Mayor Emanuel used undercover police to spy on protesters
Chicago Mayor Rahm Emanuel employed undercover police several times over the last 3 years to spy on protesters and political opponents, according to records obtained by the Chicago Sun Times.
As Mayor Rahm Emanuel faced growing criticism last fall over the city’s handling of police shootings, Chicago Police Department officials laid plans to have undercover officers spy on protest groups, records obtained by the Chicago Sun-Times show.
The police department already had been monitoring the actions and online postings of protest groups in the aftermath of the 2014 shooting of a black teenager by a white cop in Ferguson, Missouri.
Then, in October, the records show Ralph Price, the police department’s top lawyer, signed off on a plan to send undercover cops to “monitor” meetings of four additional groups. They included Black Lives Matter activists, as well as churches and philanthropic organizations.
A month later — after the court-ordered release of police dashcam video showing a white Chicago cop, Officer Jason Van Dyke, shooting and killing a black teenager, Laquan McDonald — a top Emanuel aide went to the command center of the city’s Office of Emergency Management and Communications to keep tabs on protests organized by the Black Youth Project 100, one of the groups spied on by the police.
Joe Deal, deputy chief of staff for the mayor, relayed information gathered by public safety officials to mayoral chief of staff Eileen Mitchell and the City Hall press team. That’s according to emails that were buried amid a trove of records released by the city in late December amid outrage over the video, which showed the teenager, who had a knife, being shot 16 times as he appeared to walk away from Van Dyke.

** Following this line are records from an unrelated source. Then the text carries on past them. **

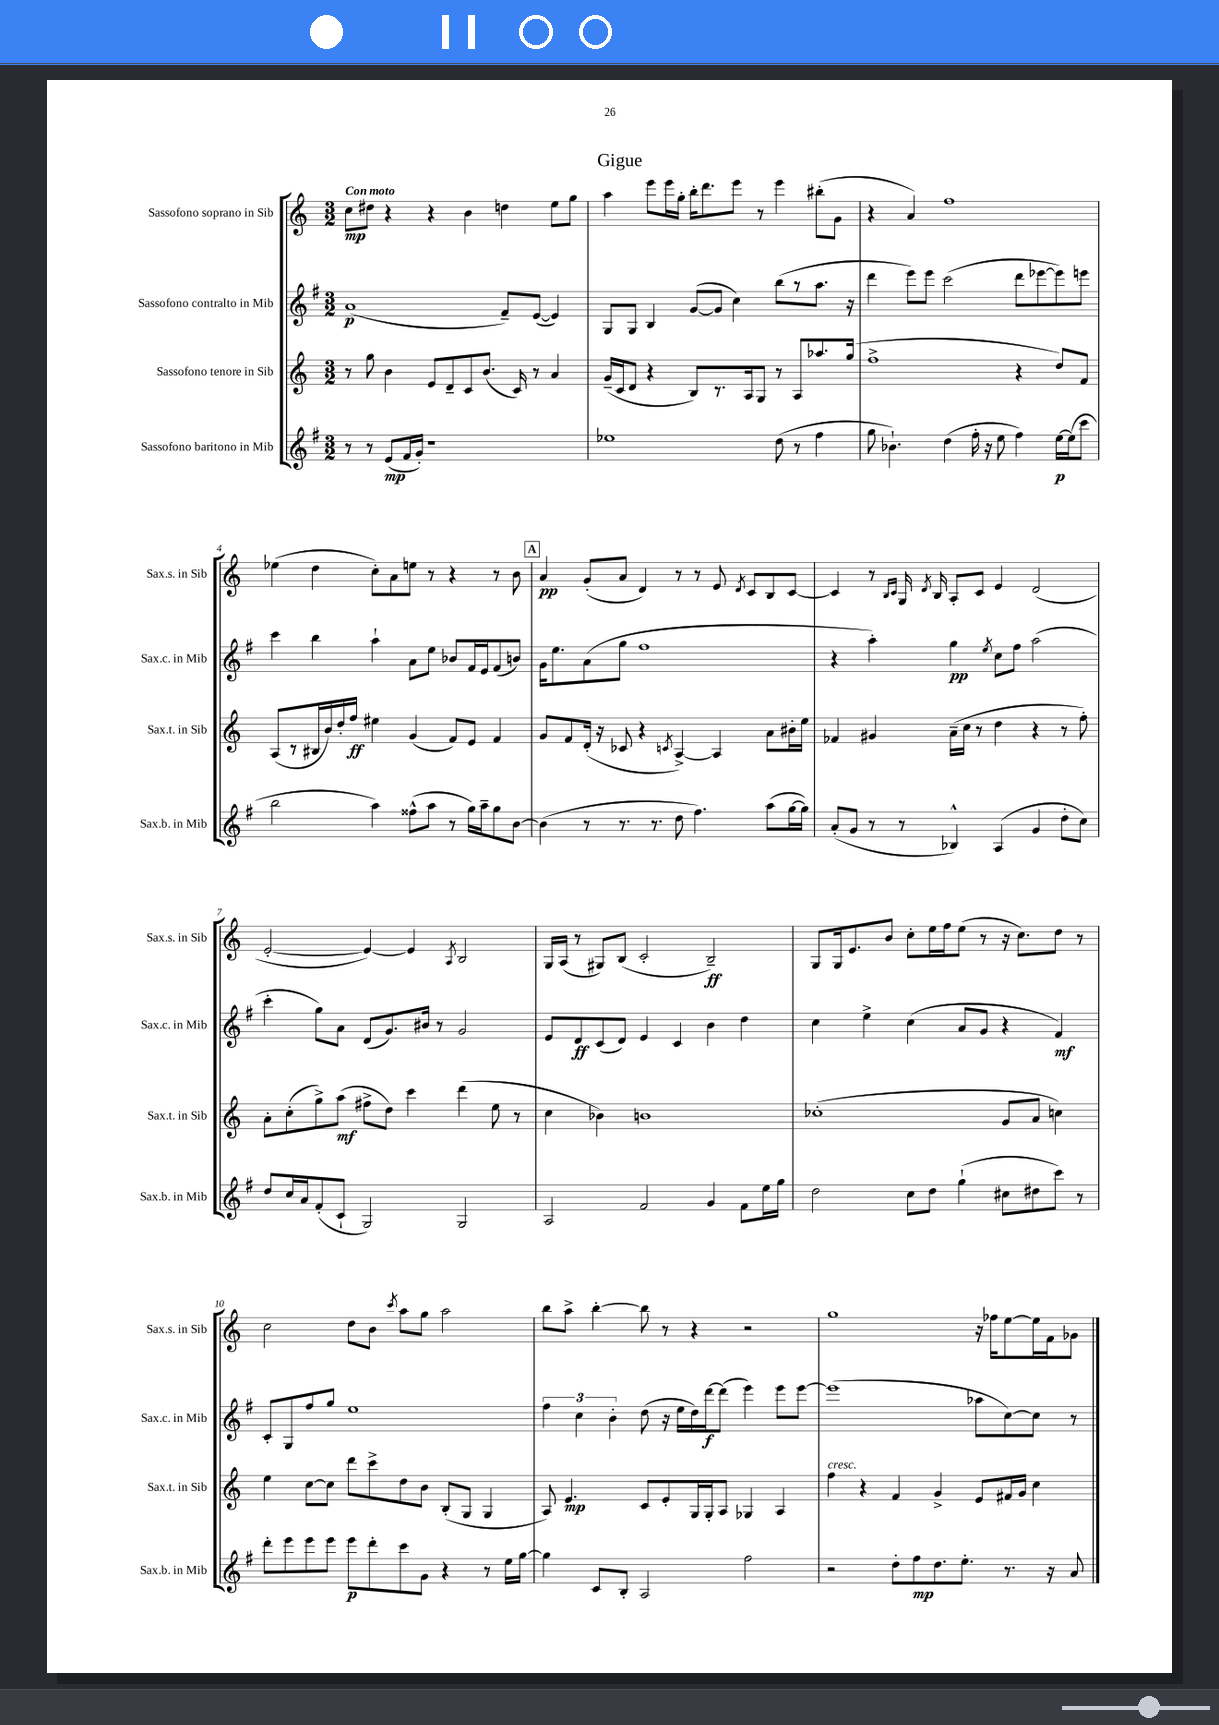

**kern	**kern	**kern	**kern
*staff4	*staff3	*staff2	*staff1
*clefG2	*clefG2	*clefG2	*clefG2
*k[f#]	*k[]	*k[f#]	*k[]
*M3/2	*M3/2	*M3/2	*M3/2
8r	8r	(1a	8cc\L
8r	8gg\	.	8dd#\J
(8e/L	4b\	.	4r
16f#/L	.	.	.
16g'/JJ)	.	.	.
1r	8e/L	.	4r
.	8d~/	.	.
.	8c/	.	4b\
.	(8.b/J	.	.
.	.	8f#~/L)	4dd\
.	16c/)	.	.
.	8r	([8e/J	.
.	4a/	4e/])	8ee\L
.	.	.	8gg\J
=	=	=	=
1ee-	(16g~/LL	8G/L	4aa\
.	16c/J	.	.
.	8d/J	8G/J	.
.	4r	4B/	8eee\L
.	.	.	16eee\L
.	.	.	16gg'\JJ
.	8B/L)	([8g/L	16bb'\LK
.	.	.	8.ddd\
.	8.r	8g/]J	.
.	.	4cc\)	8eee\J
.	16A/k	.	.
.	8G/J	.	8r
(8dd\	8r	(8bb\L	4eee\
8r	8A/L	8r	.
4ff#\	8.aa-/	8.aa\J	(8bb#'\L
.	.	.	8g\J
.	(16gg/Jk	16r	.
=	=	=	=
8gg\	1ff^	4ddd\	4r
4.b-`\)	.	.	.
.	.	8eee\L)	4a/)
.	.	8eee\J	.
(4dd\	.	(2ccc\	1ff
16ff#'\	.	.	.
16r	.	.	.
8ee\	.	.	.
4ff#\)	4r	8ddd\L	.
.	.	[8eee-\	.
[16ee\LL	8dd/L)	8eee-\])	.
(16ee\]J	.	.	.
8ccc\J	8f/J	8eee\J	.
=	=	=	=
2bb\	(8A/L	4ccc\	(4ee-\
.	8r	.	.
.	16B#/L	4bb\	4dd\
.	16b/)	.	.
.	16dd'/	.	.
.	16ff/JJ	.	.
4aa\)	4ee#\	4aa`\	8cc'\L)
.	.	.	8a\
(8ff##^^\L	(4g/	8a\L	8ee\J
8aa\J	.	8ee\J	8r
8r	8f/L)	8b-/L	4r
16gg\LL)	8e/J	16f#/L	.
16aa~\J	.	16e/J	.
8gg\	4f/	(8f#/	8r
[8b\J	.	8b/J)	8b\
=	=	=	=
(4b\]	8g/L	16g\LK	4a/
.	.	8.ee\	.
.	8f/	.	.
8r	(16d'/Jk	(8a\	(8g'/L
.	16r	.	.
8.r	8c-/	8gg\J	8a/J
.	4r	1ff#	4d/)
8.r	.	.	.
.	8qc/	.	.
8dd\	[4A^/)	.	8r
4.ff#\)	.	.	8r
.	4A/]	.	8e/
.	.	.	8qd/
.	.	.	8c/L
(8aa\L	8a\L	.	8B/
[16gg\L	16b#'\L	.	[8c/J
16gg\]JJ)	16ee\JJ	.	.
=	=	=	=
(8a'/L	4f-/	4r	4c/]
8g/J	.	.	.
8r	4g#/	4aa'\)	8r
.	.	.	16qqB/LL
.	.	.	16qqc/JJ
8r	.	.	16G/
.	.	.	8qd/
.	.	.	16B/
4B-^^/)	(16a~\LL	4gg\	8A'/L
.	16cc\JJ	.	.
.	8r	.	8c/J
.	.	8qee/	.
(4A/	4dd\	8cc\L	4e/
.	.	8ff#\J	.
4g/	4r	(2aa\	(2d/
8dd'\L	8r	.	.
8cc\J)	8ff'\)	.	.
=	=	=	=
8dd/L	8a'\L	4ccc'\	[2e'/
16cc/L	(8cc'\	.	.
16a/J	.	.	.
(8f#'/	8gg^\)	8gg\L)	.
8c`/J	(8aa\J	8a\J	.
2G/)	8ff#^\L	(8d/L	4e/_)
.	8dd\J)	8.g/)	.
.	4ccc\	.	4e/]
.	.	16b#/Jk	.
.	.	8r	.
.	.	.	8qA/
2G/	(4ddd\	2g/	2B/
.	8ee\	.	.
.	8r	.	.
=	=	=	=
2A/	4cc\	8e/L	16G/LL
.	.	.	(16A/JJ
.	.	8d/	8r
.	4b-\)	(8c/	8G#/L)
.	.	8d/J)	(8B/J
2f#/	1b	4e/	2c'/
.	.	4c/	.
4g/	.	4b\	2B~/)
8f#\L	.	4dd\	.
16ee\L	.	.	.
16gg\JJ	.	.	.
=	=	=	=
2dd\	(1cc-'	4cc\	8G/L
.	.	.	16G/k
.	.	.	8.e/
.	.	4ee^\	.
.	.	.	8b/J
8cc\L	.	(4cc\	8cc'\L
8dd\J	.	.	16ee\L
.	.	.	16ff\J
(4gg`\	.	8a/L	(8ee\J
.	.	8g/J	8r
8cc#\L	8g/L	4r	16r
.	.	.	8.cc\L)
8dd#\	8a/J	.	.
8ccc\J)	4cc\)	4f#/)	8dd\J
8r	.	.	8r
=	=	=	=
8ddd'\L	4ee\	8c'/L	2cc\
8eee\	.	8G/	.
8eee\	[8cc\L	8ff#/	.
8eee\J	8cc\]J	8gg/J	.
8eee\L	8ddd\L	1ee	8dd\L
8ddd'\	8ccc^\	.	8b\J
.	.	.	8qccc/
8ccc\	8dd\	.	8aa\L
8g\J	8b\J	.	8gg\J
4r	(8B'/L	.	2aa\
.	8G/J	.	.
8r	4G/	.	.
16ee\LL	.	.	.
[16gg\JJ	.	.	.
=	=	=	=
4gg\]	8A/)	6ff#\	8bb\L
.	4.e/	.	8aa^\J
.	.	6cc\	.
8c/L	.	.	[4bb'\
.	.	6b'\	.
8B'/J	.	.	.
2A/	8c/L	(8dd\	8bb\]
.	8e'/	16r	8r
.	.	16ee\LL	.
.	16G/L	16dd\)	4r
.	16G'/J	[16ddd\J	.
.	8A/J	(8ddd\]J	.
2ff#\	4G-/	4eee\)	2r
.	4A/	8eee\L	.
.	.	[8eee\J	.
=	=	=	=
2r	4ff\	(1eee]	1gg
.	4r	.	.
8dd'\L	4f/	.	.
8ff#\	.	.	.
8.dd\	4g^/	.	.
8.ee'\J	.	.	.
.	8e/L	8aa-\L	16r
.	.	.	16ff-\LK
8.r	16f#/L	[8cc\)	[8ee\
.	16g/JJ	.	.
.	4cc\	8cc\]J	16ee\]L
16r	.	.	16f\J
8a/	.	8r	8g-\J
==	==	==	==
*-	*-	*-	*-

It was the seventh investigation opened by the police department since 2009 to monitor groups exercising their free-speech rights. The department requires investigators to justify such investigations in a “First Amendment Worksheet” outlining each proposed inquiry, which are supposed to be allowed only when there’s a “reasonable law enforcement purpose.
There is a long history of city hall spying on protesters going all the way back to the 1960s and the police department's infamous "Red Squad." That unit was disbanded in the early 1970's but that hasn't stopped politicians from using the police to spy on those who oppose them.
The problem with this activity is that it doesn't appear to have many safeguards:
Since 2009, only one police request to investigate protesters has been rejected by department lawyers, records show. That was in 2012, when a commander proposed using undercover officers for “infiltration” of activists planning a march during the NATO Summit, held in Chicago. The police already had a separate investigation into NATO protesters underway.
A police presence at protests is vital in order to prevent violence. But "infiltrating" and spying on groups using undercover police officers is usually unnecessary and treds too closely to police state tactics - especially when the groups being targeted have professed peaceful intentions.